Five commandments for the school of 2020

12th November 2004 at 00:00
Neil Munro reports from this year's conference, organised by Edinburgh City Council and The TES Scotland

There are already things about education in 2020 that are known now, according to Peter Peacock.

The Education Minister's five commandments are that:

* It will be a global world in which there will be competition for jobs and skills, so that those who will succeed will have to demonstrate resilience, flexibility, reasoning abilities, team-working and problem-solving dispositions.

* There will be 14 per cent fewer primary pupils in Scotland by 2014 which will mean fewer schools, not so many S5-S6 courses available in all parts of the country and more remote learning.

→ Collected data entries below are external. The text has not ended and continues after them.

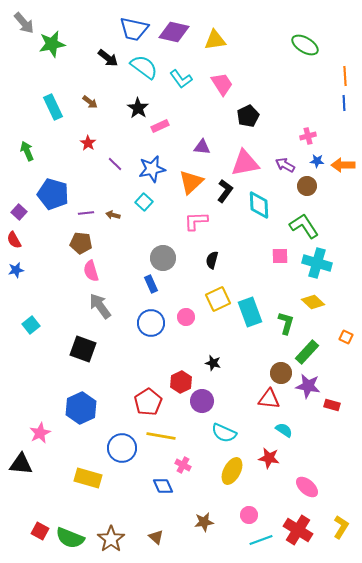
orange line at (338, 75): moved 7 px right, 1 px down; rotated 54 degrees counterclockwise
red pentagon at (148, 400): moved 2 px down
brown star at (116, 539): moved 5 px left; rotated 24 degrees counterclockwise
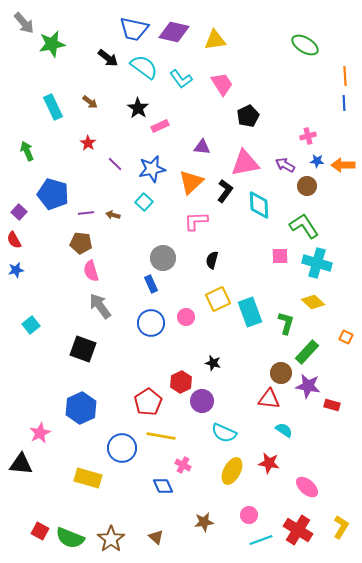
red star at (269, 458): moved 5 px down
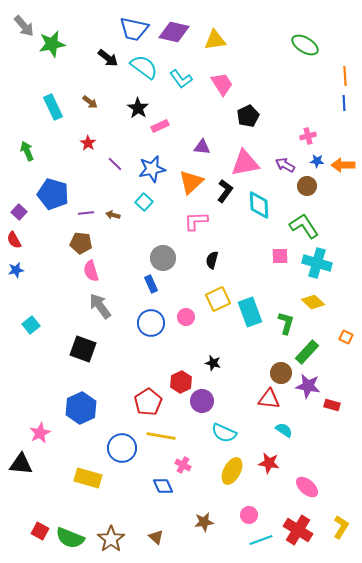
gray arrow at (24, 23): moved 3 px down
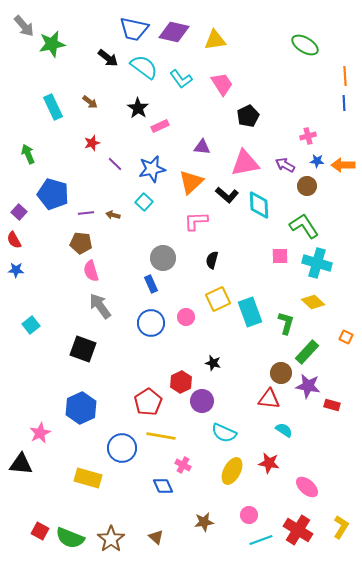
red star at (88, 143): moved 4 px right; rotated 21 degrees clockwise
green arrow at (27, 151): moved 1 px right, 3 px down
black L-shape at (225, 191): moved 2 px right, 4 px down; rotated 95 degrees clockwise
blue star at (16, 270): rotated 14 degrees clockwise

* Technology will improve dramatically, with the expansion of broadband in particular leading to the transmission of huge volumes of data in milliseconds and therefore more educational opportunities online. Teachers will no longer have the same captive audience they once did and will become "the guide by the side, not the sage on the stage".

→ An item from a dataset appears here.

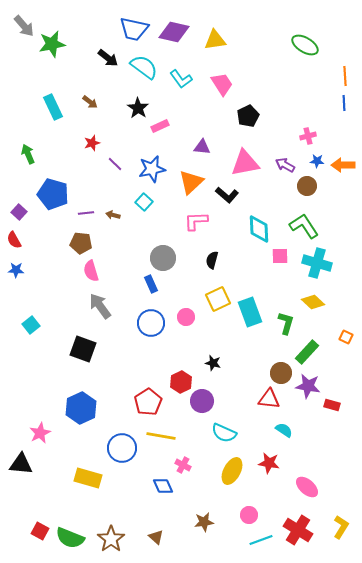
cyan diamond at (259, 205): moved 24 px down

* An "inexorable" move to personalised learning, leading to deeper conversations and closer relationships between teachers, pupils and parents.

* Division of services for young people will be a thing of the past. While highly qualified teachers will remain key figures in schools, support staff from health and other agencies will increasingly work alongside them.

Mr Peacock emphasised the importance of input from other specialists. He cited one school he had visited where some of the pupils were being given intensive psychotherapy "because the headteacher realised that if they didn't overcome their problems, they wouldn't learn; and, if they didn't learn, they wouldn't achieve".

He assured his listeners that the programme of reforms launched last week is intended to "liberate schools to do what they believe is right for their communities".

Mr Peacock said he had already seen practice throughout the country that allows that to happen. "I have seen teachers taking risks - but calculated risks," he remarked. "The Executive's strategy is firmly based on the principle that there must be opportunities for all and that we must be ambitious for all."